*PROBLEM TO WORK ON:* Transcribe all of the data verbatim, please, and leave out its pictures.

*RECORDS PROVIDED:*

++++

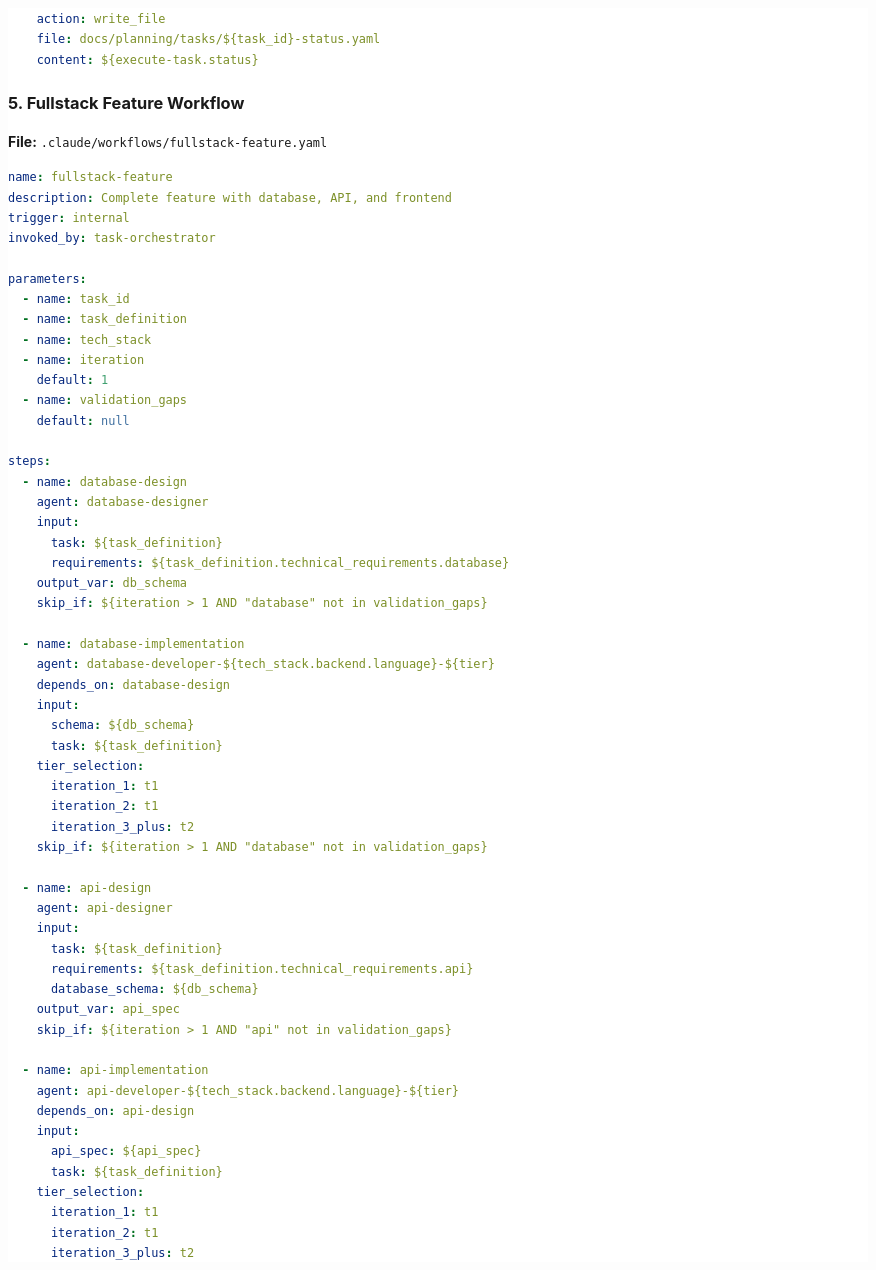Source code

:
 ```yaml
    action: write_file
    file: docs/planning/tasks/${task_id}-status.yaml
    content: ${execute-task.status}
```

### 5. Fullstack Feature Workflow

**File:** `.claude/workflows/fullstack-feature.yaml`

```yaml
name: fullstack-feature
description: Complete feature with database, API, and frontend
trigger: internal
invoked_by: task-orchestrator

parameters:
  - name: task_id
  - name: task_definition
  - name: tech_stack
  - name: iteration
    default: 1
  - name: validation_gaps
    default: null

steps:
  - name: database-design
    agent: database-designer
    input:
      task: ${task_definition}
      requirements: ${task_definition.technical_requirements.database}
    output_var: db_schema
    skip_if: ${iteration > 1 AND "database" not in validation_gaps}
  
  - name: database-implementation
    agent: database-developer-${tech_stack.backend.language}-${tier}
    depends_on: database-design
    input:
      schema: ${db_schema}
      task: ${task_definition}
    tier_selection:
      iteration_1: t1
      iteration_2: t1
      iteration_3_plus: t2
    skip_if: ${iteration > 1 AND "database" not in validation_gaps}
  
  - name: api-design
    agent: api-designer
    input:
      task: ${task_definition}
      requirements: ${task_definition.technical_requirements.api}
      database_schema: ${db_schema}
    output_var: api_spec
    skip_if: ${iteration > 1 AND "api" not in validation_gaps}
  
  - name: api-implementation
    agent: api-developer-${tech_stack.backend.language}-${tier}
    depends_on: api-design
    input:
      api_spec: ${api_spec}
      task: ${task_definition}
    tier_selection:
      iteration_1: t1
      iteration_2: t1
      iteration_3_plus: t2
```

++++

*WRITTEN SOLUTION:*
Source code

:
 ```yaml
    action: write_file
    file: docs/planning/tasks/${task_id}-status.yaml
    content: ${execute-task.status}
```

### 5. Fullstack Feature Workflow

**File:** `.claude/workflows/fullstack-feature.yaml`

```yaml
name: fullstack-feature
description: Complete feature with database, API, and frontend
trigger: internal
invoked_by: task-orchestrator

parameters:
  - name: task_id
  - name: task_definition
  - name: tech_stack
  - name: iteration
    default: 1
  - name: validation_gaps
    default: null

steps:
  - name: database-design
    agent: database-designer
    input:
      task: ${task_definition}
      requirements: ${task_definition.technical_requirements.database}
    output_var: db_schema
    skip_if: ${iteration > 1 AND "database" not in validation_gaps}
  
  - name: database-implementation
    agent: database-developer-${tech_stack.backend.language}-${tier}
    depends_on: database-design
    input:
      schema: ${db_schema}
      task: ${task_definition}
    tier_selection:
      iteration_1: t1
      iteration_2: t1
      iteration_3_plus: t2
    skip_if: ${iteration > 1 AND "database" not in validation_gaps}
  
  - name: api-design
    agent: api-designer
    input:
      task: ${task_definition}
      requirements: ${task_definition.technical_requirements.api}
      database_schema: ${db_schema}
    output_var: api_spec
    skip_if: ${iteration > 1 AND "api" not in validation_gaps}
  
  - name: api-implementation
    agent: api-developer-${tech_stack.backend.language}-${tier}
    depends_on: api-design
    input:
      api_spec: ${api_spec}
      task: ${task_definition}
    tier_selection:
      iteration_1: t1
      iteration_2: t1
      iteration_3_plus: t2
```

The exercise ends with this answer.